FDP-Stadtratsfraktion und FDP-Kreisverband Koblenz
Kritik an Postengeschacher von Grünen, SPD und CDU
Forderung nach einer Änderung der Altersbeschränkung im Landesbeamtengesetz
Koblenz. Kritik an der vorzeitigen Festlegung der Verteilung von Dezernentenposten durch Grüne, SPD und CDU kommt von der FDP Koblenz. „Für uns ist es ein inakzeptabler Vorgang, dass die drei großen Parteien noch vor der Kommunalwahl im Jahre 2024 die Dezernentenposten unter sich verteilen. Wir werden uns an diesem Postengeschachere nicht beteiligen“, so Christoph Schöll, Vorsitzender der FDP-Ratsfraktion.
Auch Sven Schillings, Vorsitzender des Kreisverbandes der FDP, kritisiert die vorzeitige Festlegung, insbesondere im Hinblick auf die Vergabe des Postens des Baudezernenten. „Mit Frank Hastenteufel, dem Leiter des Planungsamtes, steht ein hervorragend qualifizierter Nachfolger für den Baudezernenten Flöck bereit.

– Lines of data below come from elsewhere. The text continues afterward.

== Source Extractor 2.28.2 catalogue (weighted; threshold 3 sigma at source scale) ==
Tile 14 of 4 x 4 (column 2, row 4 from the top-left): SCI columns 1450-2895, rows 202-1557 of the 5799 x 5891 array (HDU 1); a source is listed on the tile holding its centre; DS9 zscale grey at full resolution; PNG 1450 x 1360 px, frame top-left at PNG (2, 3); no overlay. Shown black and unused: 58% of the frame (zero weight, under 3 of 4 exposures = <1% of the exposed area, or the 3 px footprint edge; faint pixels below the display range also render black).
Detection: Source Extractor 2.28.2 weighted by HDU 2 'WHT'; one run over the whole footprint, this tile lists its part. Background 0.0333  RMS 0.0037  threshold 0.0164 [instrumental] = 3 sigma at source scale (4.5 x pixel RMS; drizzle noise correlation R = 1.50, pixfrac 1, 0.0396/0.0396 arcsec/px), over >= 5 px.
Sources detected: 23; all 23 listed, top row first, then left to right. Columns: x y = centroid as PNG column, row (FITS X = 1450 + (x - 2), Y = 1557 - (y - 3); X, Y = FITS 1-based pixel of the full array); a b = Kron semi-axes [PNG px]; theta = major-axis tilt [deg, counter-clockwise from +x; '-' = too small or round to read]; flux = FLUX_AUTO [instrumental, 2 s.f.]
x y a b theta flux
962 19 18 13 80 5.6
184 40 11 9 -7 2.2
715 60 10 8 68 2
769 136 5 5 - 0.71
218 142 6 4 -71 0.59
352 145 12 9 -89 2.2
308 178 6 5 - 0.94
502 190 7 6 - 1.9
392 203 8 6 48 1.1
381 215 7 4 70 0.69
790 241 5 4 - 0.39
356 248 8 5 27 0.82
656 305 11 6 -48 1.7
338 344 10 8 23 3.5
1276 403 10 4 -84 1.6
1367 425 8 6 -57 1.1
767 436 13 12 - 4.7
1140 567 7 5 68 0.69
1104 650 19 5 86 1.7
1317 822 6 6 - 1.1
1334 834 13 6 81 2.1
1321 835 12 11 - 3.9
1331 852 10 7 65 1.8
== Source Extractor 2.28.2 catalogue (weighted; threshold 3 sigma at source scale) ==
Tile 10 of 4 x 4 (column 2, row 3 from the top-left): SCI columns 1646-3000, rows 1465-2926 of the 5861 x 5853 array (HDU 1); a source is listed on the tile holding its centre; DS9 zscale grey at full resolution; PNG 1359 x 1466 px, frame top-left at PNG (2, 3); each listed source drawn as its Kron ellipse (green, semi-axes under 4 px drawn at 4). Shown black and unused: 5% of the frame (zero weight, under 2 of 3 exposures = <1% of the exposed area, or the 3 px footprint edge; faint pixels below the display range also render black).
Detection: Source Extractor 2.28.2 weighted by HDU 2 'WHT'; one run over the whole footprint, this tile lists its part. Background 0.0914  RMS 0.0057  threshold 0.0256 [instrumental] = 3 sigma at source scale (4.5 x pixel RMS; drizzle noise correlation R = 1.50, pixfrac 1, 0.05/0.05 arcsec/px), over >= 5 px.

Stattdessen legt man sich bereits jetzt in einem unwürdigen Schauspiel darauf fest, dass die Grünen den nächsten Baudezernenten stellen“, so Schillings.
„Mit demokratischer Kultur und Fokus auf fachlich wie persönlich qualifizierter Besetzung hat dies nichts mehr zu tun“, meint David Hennchen, stellvertretender Vorsitzender der FDP-Fraktion und appelliert an die sich bereits vermeintlich einigen Parteien „sich mit allen demokratischen Akteuren zunächst über zukünftige Dezernatsstrukturen zu verständigen“.
Grundsätzliche Kritik übt die FDP Koblenz auch an der anachronistischen Altersbeschränkung im Landesbeamtengesetz Rheinland-Pfalz. Schöll: „Sowohl Baudezernent Bert Flöck, als auch Kulturdezernentin Theis-Scholz verfügen in ihren Bereichen über eine hohe Fachkompetenz. Beide durften sich aufgrund bestehender Altersbeschränkungen nicht mehr bewerben“. Nun müsse für beide Dezernenten Pensionen gezahlt und die neuen Dezernenten voll vergütet werden.
Die FDP erachtet die Altersbeschränkung, die in den meisten Bundesländern reformiert wurde, als eine Verschwendung wertvoller personeller Ressourcen in einer Zeit, in der auch die Gewinnung von Führungspersonal auf kommunaler Ebene immer schwieriger werde. Die Landesregierung solle hier unverzüglich reagieren und das Landesbeamtengesetz analog der Regelung in Baden-Württemberg ändern, wo Amtsträger erst mit Vollendung des 73. Lebensjahres ihren Dienst beenden müssen. Pressemitteilung
FDP-Stadtratsfraktion und
FDP-Kreisverband Koblenz

Der Satz "Wir werden uns an diesem Postengeschachere nicht beteiligen" heißt hier allerdings auch nur, die FDP ist in diesem Fall gar nicht gefragt worden. Denn anderenorts, wenn sie mal was mitzuregieren hatten/haben, waren/sind sie auch nicht anders als die anderen.
Die "große" Landes- und Bundespolitik macht es doch vor. Zu nennen sind da die Verfilzung der SPD in RlP, jetzt der "Familienbetrieb" Bundeswirtschaftsministerium, die Vergabe von Posten im Auswärtigen Amt oder Bundesverkehrsministerium, überall werden Parteifreunde, Freunde, Familienmitglieder, etc. pp. in Posten und Ämter gehievt. Die politische Korruption (nennt sich Listenplatz bei Wahlen!) hat diese Land fest im Griff!